Task requirements
Determine how many lines in the entries contain the word "round", and give that number with no other text.

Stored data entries
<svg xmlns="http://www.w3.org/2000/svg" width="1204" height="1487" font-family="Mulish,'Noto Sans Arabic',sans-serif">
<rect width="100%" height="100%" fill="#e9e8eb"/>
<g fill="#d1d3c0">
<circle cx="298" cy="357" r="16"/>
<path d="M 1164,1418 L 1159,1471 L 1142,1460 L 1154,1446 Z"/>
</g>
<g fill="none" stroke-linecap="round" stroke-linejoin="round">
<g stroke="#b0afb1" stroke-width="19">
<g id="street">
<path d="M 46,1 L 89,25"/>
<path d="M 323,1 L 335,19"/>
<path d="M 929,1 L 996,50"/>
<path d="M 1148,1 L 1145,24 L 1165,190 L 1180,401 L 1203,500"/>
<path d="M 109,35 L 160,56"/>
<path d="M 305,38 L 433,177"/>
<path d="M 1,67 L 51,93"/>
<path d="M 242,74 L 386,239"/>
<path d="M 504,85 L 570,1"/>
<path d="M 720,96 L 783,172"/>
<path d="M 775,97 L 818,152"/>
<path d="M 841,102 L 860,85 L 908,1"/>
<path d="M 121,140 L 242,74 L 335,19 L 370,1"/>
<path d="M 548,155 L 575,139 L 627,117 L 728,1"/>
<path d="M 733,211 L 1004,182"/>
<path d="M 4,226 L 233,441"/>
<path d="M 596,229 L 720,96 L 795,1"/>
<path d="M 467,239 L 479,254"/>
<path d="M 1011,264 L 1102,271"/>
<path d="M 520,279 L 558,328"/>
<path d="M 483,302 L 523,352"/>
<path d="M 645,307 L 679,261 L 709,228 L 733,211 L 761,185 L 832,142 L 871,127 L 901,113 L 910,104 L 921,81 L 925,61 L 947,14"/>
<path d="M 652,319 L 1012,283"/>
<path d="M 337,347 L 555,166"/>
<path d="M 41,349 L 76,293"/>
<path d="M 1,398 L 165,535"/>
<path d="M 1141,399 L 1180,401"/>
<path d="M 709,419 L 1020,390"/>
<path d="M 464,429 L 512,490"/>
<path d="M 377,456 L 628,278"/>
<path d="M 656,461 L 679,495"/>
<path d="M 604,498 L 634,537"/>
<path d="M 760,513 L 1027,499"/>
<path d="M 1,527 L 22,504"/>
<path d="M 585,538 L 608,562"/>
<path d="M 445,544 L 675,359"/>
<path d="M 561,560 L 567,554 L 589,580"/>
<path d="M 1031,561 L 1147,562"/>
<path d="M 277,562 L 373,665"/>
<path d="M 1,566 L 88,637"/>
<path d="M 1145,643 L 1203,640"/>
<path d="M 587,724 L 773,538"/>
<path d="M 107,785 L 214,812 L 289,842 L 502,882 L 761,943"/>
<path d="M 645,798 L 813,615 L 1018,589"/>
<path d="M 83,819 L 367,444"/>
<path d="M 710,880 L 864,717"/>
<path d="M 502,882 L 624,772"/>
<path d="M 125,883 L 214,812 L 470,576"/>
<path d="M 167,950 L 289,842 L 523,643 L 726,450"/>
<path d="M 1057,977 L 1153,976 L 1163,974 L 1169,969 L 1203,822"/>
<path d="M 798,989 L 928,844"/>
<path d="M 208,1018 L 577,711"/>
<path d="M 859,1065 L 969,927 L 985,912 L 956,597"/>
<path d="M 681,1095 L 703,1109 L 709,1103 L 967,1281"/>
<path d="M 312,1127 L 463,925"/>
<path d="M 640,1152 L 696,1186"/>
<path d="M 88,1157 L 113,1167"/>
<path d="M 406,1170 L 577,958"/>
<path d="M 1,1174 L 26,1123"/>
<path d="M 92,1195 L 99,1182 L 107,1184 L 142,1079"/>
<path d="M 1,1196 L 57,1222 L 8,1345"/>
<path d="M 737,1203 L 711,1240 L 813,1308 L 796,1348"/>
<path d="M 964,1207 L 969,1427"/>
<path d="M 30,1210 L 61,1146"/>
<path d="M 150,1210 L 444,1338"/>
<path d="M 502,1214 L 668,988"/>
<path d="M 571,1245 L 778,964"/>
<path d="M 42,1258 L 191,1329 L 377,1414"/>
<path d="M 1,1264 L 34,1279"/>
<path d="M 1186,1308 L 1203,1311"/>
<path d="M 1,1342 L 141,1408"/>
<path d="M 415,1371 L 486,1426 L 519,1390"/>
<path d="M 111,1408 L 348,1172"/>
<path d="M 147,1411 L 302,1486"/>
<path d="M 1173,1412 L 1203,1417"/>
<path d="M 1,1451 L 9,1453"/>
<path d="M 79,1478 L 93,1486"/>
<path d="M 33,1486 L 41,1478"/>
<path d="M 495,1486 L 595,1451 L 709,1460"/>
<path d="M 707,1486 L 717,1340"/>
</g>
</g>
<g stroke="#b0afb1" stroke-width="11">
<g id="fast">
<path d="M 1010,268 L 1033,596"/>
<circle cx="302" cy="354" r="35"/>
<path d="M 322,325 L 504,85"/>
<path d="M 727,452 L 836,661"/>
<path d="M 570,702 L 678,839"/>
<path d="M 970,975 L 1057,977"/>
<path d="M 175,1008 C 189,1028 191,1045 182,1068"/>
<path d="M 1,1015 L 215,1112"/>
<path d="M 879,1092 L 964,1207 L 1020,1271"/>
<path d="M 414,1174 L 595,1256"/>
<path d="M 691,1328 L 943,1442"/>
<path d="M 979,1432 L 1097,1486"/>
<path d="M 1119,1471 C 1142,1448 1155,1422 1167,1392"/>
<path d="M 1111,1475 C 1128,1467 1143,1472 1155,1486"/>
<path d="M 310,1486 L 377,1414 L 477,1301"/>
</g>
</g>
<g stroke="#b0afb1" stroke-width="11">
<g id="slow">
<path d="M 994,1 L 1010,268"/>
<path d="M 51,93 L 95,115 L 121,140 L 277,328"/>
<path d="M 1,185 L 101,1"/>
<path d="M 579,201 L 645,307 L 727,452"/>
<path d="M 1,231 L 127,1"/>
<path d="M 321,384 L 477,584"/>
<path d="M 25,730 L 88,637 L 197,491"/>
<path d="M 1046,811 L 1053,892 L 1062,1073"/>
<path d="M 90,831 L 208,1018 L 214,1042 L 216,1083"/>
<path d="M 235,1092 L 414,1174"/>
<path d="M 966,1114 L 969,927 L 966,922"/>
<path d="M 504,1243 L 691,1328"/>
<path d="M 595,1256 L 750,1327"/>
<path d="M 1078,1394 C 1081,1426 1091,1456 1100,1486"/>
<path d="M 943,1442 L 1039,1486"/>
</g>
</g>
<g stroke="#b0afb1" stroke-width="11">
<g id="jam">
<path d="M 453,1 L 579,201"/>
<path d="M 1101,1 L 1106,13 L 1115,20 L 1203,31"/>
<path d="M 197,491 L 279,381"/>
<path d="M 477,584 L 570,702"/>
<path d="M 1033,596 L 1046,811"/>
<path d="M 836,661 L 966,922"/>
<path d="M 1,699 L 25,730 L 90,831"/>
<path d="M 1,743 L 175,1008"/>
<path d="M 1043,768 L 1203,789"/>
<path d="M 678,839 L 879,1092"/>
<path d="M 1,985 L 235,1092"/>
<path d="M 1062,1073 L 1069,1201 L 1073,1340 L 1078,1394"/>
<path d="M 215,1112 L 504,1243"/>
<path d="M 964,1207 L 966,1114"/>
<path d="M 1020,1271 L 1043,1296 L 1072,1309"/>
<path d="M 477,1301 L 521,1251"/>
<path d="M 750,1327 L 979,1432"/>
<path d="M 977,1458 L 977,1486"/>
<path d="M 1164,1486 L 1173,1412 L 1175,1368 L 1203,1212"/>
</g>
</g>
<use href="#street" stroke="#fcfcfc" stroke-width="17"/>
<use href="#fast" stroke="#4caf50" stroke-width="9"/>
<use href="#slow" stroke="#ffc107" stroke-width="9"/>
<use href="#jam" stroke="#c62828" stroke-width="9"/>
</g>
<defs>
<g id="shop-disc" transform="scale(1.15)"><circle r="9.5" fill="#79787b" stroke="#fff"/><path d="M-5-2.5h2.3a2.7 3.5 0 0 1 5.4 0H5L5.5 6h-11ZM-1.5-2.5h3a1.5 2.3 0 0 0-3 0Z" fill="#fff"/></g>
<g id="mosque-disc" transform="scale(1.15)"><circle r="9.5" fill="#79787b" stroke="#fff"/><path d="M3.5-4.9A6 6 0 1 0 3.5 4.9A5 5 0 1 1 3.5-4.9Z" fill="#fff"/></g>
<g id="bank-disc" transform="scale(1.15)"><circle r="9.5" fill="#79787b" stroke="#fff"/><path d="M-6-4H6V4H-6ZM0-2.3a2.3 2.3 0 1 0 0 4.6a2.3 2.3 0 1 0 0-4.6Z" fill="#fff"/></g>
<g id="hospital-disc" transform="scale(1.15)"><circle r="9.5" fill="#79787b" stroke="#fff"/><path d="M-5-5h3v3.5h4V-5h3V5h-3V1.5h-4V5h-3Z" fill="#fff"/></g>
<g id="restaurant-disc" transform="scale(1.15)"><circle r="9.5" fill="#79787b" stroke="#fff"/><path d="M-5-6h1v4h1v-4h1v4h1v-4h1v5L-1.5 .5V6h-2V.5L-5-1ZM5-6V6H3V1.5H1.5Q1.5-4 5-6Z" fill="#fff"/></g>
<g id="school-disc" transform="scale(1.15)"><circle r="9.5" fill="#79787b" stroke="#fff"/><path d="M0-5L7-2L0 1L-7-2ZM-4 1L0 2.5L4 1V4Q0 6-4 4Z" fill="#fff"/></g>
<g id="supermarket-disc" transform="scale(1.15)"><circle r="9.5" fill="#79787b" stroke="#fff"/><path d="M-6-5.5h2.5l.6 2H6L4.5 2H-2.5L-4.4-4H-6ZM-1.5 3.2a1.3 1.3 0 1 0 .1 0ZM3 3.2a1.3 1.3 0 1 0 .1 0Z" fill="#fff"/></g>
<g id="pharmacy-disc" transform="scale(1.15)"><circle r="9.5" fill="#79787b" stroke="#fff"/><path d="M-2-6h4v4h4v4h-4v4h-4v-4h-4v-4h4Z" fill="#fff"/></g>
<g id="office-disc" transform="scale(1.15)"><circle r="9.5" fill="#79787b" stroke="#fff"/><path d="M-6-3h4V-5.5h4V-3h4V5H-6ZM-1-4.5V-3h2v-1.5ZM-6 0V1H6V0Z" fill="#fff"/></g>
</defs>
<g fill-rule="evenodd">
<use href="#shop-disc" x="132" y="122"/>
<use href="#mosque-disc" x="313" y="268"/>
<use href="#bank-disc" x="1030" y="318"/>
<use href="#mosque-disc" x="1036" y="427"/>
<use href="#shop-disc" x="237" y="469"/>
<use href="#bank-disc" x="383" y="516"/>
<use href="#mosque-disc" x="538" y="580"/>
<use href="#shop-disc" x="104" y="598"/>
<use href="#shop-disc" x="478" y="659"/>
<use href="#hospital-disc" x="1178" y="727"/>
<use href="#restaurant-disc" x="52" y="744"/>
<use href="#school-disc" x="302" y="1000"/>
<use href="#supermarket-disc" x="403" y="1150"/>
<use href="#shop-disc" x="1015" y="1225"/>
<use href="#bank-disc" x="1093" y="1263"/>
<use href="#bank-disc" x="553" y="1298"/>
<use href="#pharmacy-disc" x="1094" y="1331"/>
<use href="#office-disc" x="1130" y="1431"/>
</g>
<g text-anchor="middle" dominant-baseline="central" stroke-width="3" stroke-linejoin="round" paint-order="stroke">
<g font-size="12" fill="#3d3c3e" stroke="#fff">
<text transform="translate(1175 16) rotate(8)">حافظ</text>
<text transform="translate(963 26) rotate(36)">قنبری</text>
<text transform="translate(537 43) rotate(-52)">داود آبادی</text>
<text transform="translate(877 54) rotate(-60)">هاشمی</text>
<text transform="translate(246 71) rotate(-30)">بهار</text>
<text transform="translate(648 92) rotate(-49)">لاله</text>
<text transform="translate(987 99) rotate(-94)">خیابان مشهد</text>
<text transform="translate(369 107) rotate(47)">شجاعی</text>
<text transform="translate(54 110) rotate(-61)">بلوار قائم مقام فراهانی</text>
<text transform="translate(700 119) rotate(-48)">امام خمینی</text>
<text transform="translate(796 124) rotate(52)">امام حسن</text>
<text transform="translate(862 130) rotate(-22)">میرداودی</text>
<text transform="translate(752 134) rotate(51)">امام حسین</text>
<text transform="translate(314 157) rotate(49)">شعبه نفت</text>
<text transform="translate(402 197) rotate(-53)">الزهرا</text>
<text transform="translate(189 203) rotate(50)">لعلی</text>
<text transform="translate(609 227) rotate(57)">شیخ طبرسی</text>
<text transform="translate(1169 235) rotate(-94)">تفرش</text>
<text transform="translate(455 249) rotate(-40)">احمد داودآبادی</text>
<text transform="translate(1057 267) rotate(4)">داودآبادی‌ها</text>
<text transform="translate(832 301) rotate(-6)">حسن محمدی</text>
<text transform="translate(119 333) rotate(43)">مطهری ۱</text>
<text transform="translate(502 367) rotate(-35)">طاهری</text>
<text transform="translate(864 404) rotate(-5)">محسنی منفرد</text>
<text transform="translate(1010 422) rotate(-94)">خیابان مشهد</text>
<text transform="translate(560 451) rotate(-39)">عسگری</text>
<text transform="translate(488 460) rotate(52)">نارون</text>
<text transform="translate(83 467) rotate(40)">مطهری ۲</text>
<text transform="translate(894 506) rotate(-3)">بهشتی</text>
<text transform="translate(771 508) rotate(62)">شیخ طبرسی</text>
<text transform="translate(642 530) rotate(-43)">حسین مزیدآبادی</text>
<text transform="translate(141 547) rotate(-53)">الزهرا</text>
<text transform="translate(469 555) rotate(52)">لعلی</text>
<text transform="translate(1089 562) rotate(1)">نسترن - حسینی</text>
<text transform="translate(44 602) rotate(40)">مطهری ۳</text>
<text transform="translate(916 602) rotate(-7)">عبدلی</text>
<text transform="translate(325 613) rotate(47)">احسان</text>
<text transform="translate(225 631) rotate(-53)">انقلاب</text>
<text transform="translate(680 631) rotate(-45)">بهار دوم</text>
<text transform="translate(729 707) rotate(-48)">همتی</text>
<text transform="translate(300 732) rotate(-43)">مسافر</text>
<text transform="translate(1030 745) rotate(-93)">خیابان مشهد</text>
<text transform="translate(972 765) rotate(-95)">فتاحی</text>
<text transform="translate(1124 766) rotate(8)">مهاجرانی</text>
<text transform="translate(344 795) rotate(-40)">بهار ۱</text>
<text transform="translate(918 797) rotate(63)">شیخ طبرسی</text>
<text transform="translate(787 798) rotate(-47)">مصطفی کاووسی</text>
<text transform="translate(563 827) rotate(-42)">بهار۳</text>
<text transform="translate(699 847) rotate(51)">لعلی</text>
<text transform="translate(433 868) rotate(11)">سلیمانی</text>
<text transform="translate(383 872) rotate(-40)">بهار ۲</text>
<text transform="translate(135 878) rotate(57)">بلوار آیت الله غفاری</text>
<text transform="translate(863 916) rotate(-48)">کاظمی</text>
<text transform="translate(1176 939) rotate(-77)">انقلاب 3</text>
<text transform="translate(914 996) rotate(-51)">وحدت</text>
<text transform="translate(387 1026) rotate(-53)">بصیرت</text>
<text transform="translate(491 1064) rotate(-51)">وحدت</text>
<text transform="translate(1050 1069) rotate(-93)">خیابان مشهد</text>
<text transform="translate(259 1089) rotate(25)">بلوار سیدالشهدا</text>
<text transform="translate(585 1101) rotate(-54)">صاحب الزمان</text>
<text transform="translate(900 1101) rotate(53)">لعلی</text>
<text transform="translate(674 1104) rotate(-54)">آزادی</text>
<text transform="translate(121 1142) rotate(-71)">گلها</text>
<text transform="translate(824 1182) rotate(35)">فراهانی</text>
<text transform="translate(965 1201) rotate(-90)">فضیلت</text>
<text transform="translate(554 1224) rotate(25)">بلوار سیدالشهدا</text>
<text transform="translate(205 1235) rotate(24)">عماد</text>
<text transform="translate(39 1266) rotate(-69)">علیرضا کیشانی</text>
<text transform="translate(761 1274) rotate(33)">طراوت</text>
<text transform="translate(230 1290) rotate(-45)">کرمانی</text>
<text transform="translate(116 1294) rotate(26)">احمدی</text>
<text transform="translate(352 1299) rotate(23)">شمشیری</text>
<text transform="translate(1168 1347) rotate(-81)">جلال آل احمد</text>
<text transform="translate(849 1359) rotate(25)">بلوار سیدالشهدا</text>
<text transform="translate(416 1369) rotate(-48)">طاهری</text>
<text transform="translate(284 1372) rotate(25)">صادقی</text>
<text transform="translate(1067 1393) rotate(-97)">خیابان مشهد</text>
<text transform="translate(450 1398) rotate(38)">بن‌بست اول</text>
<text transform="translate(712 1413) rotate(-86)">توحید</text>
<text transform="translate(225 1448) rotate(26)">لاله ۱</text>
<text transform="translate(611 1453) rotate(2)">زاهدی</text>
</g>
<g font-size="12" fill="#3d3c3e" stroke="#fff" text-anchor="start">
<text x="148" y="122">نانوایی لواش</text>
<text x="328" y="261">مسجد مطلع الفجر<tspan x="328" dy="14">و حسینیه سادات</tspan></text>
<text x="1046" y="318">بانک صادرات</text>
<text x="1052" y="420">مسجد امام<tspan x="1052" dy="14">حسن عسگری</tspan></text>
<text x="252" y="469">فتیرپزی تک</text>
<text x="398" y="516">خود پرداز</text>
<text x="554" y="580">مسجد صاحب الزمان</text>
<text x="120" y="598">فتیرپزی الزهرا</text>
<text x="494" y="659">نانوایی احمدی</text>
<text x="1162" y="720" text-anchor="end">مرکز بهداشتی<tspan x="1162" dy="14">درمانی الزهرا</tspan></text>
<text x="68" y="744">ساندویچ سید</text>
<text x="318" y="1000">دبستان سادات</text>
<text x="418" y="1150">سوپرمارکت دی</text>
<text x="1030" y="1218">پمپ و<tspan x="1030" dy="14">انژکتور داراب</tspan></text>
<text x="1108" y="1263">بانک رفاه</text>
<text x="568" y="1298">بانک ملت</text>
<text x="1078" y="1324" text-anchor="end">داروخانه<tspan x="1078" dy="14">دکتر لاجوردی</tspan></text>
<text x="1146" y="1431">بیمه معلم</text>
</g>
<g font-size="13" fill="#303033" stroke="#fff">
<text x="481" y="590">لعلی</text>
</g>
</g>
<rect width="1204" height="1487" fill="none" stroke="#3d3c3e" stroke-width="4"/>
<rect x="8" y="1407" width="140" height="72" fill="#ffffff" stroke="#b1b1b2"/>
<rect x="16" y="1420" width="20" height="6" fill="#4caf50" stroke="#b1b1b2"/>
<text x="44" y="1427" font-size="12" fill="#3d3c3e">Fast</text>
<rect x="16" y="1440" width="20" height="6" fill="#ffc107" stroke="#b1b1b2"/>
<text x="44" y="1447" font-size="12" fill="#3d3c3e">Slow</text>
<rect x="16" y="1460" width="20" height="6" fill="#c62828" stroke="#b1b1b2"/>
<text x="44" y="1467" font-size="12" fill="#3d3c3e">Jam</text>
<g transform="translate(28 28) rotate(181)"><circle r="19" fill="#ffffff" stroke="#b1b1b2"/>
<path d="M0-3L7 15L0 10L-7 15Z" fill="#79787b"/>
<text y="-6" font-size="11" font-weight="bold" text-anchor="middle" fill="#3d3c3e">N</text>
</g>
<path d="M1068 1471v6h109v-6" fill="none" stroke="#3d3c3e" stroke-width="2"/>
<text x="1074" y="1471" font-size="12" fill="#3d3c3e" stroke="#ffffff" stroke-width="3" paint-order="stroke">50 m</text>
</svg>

Result below
2